Perfcounters added to the mainline
Posted Jul 3, 2009 23:09 UTC (Fri) by
mingo (subscriber, #31122)
In reply to:
Perfcounters added to the mainline by deater
Parent article:
Perfcounters added to the mainline
* There is still some lingering bitterness about how Ingo took over perfcounters [...]
(Just a question - from your post i gather that you are an (ex?) perfmon developer. If yes then i'm not surprised that you feel bitter about it - still it would have been nice had you openly disclosed your direct involvement and bias in this matter.)

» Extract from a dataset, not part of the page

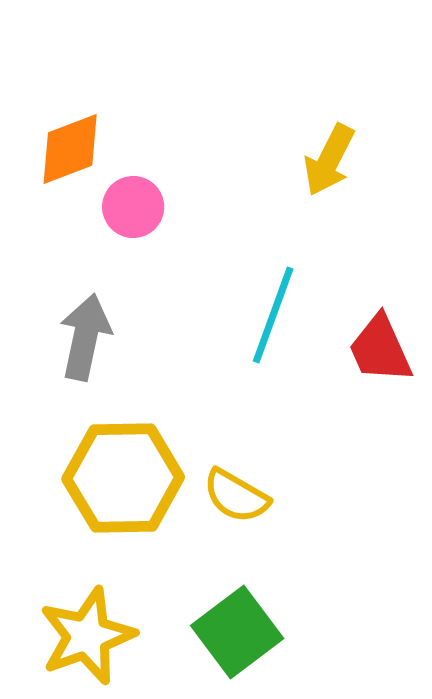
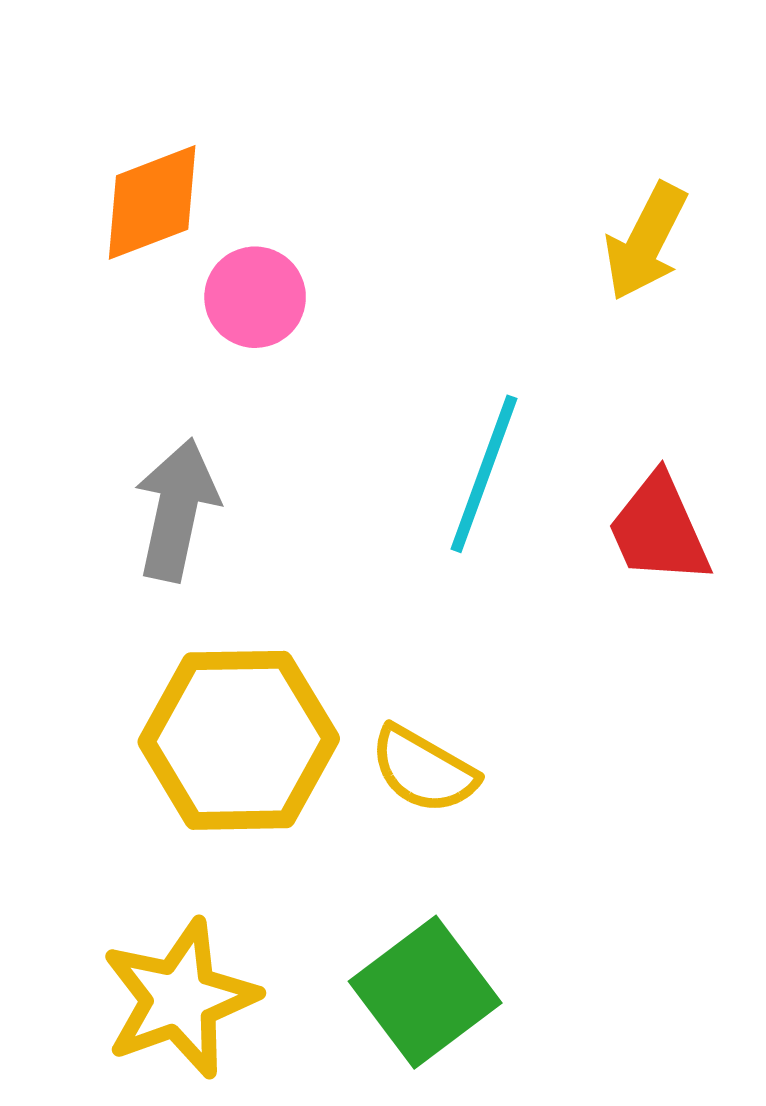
yellow arrow: (329, 160) -> (646, 242), moved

The thing is, perfmon, despite being available for years, never achieved any measurable usage amongst kernel developers. You can check this yourself, just type: "git log --grep=pfmon" in an upstream kernel repository. It comes up empty: no-one ever found it important to mention pfmon in an upstream kernel changelog. Not one commit out of more than 150,000 upstream kernel commits ever mentioned that pfmon was used to measure something or to solve a problem.
The reason? I cannot speak for other kernel developers but i have my guesses: i tried it, and the thing is close to unusable to kernel developers. It has way too much overhead to measure workloads with lots of tasks and lots of overhead. It relies on a fat and quirky library and takes way too much effort to install and use. Its sampling (profiling) does not read ELF symbols as far as i could see.

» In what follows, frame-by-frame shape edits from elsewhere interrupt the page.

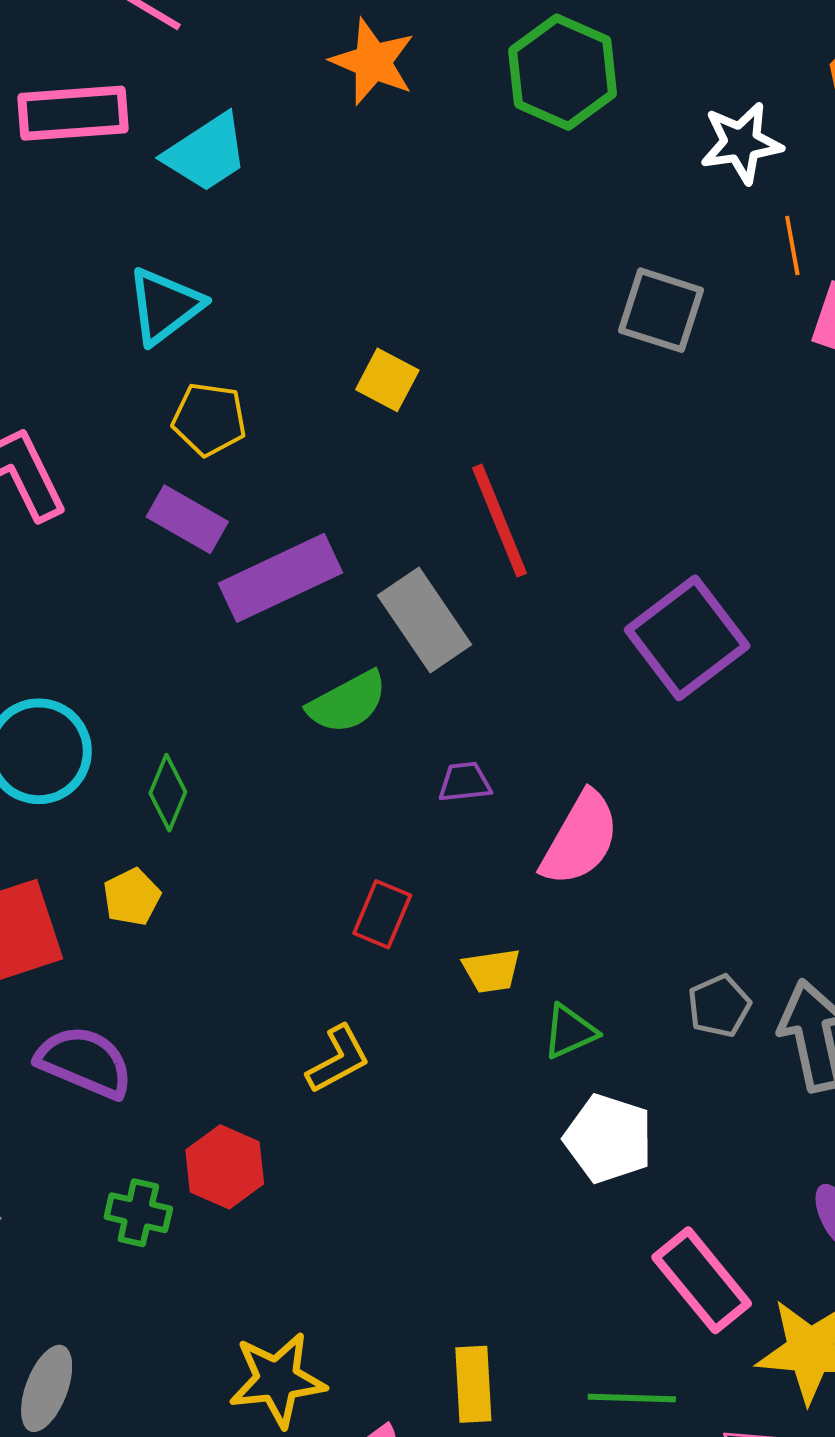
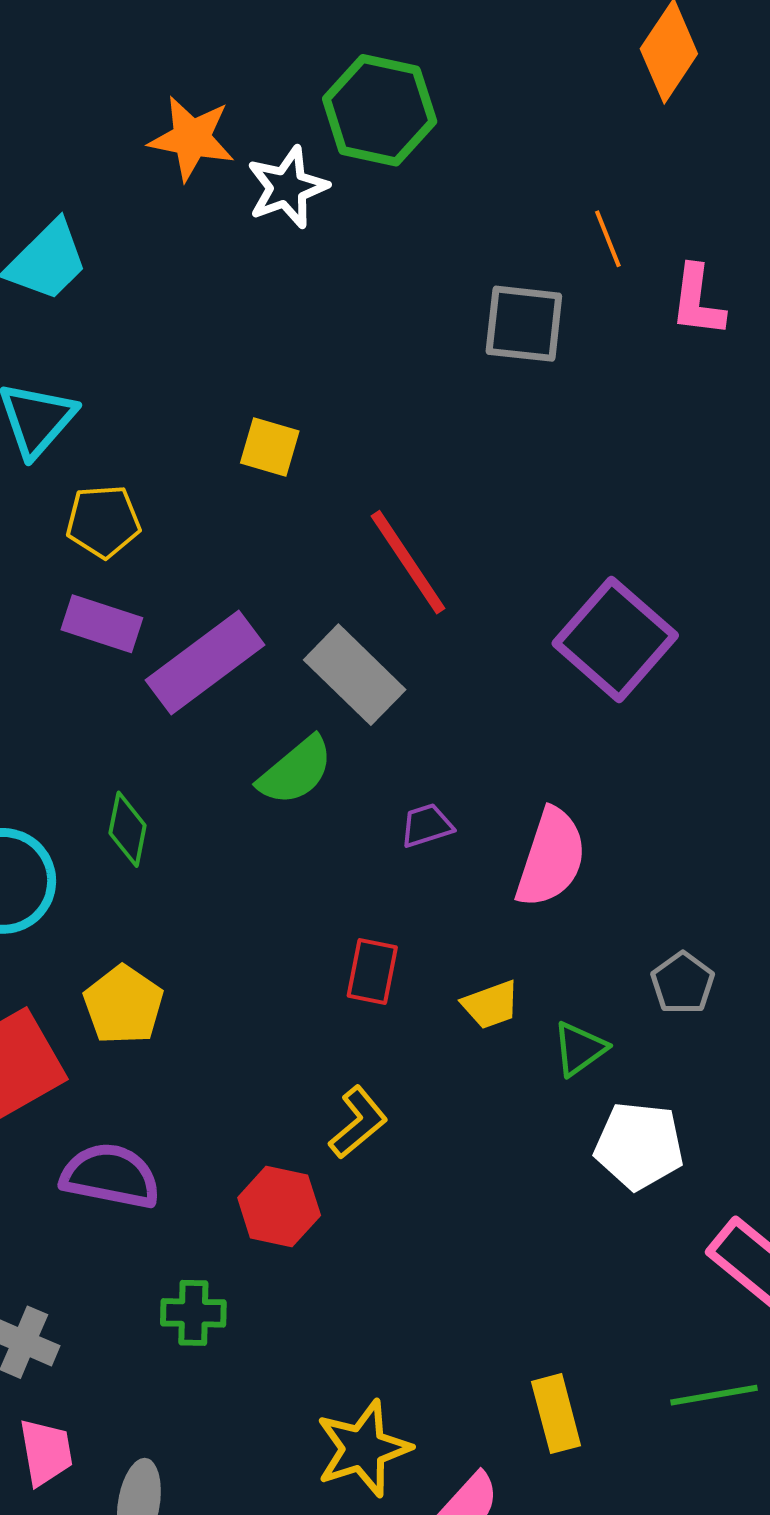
white star: (741, 143) -> (287, 187), moved
orange line: (792, 246) -> (608, 239), moved
green diamond: (168, 793) -> (128, 829), moved
yellow pentagon: (132, 897) -> (123, 1005), size x1.4
gray pentagon: (719, 1006) -> (683, 983), moved
red hexagon: (225, 1167) -> (279, 1207), moved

perfmon had many other design problems as well (not directly visible to users) - i explained the reasons in the (many) posts i wrote about perfcounters in the past ~6 months. The main failure was that it tried to abstract on a way too low level, on an almost register basis - without the kernel having any knowledge about the structure of the hardware it abstracts away.
That design choice is lethal: it has shut off many interesting capabilities that perfcounters offers here and today: inherited counters, software counters, transparent workload monitoring, nested counters, various context-switch performance optimizations, etc. etc.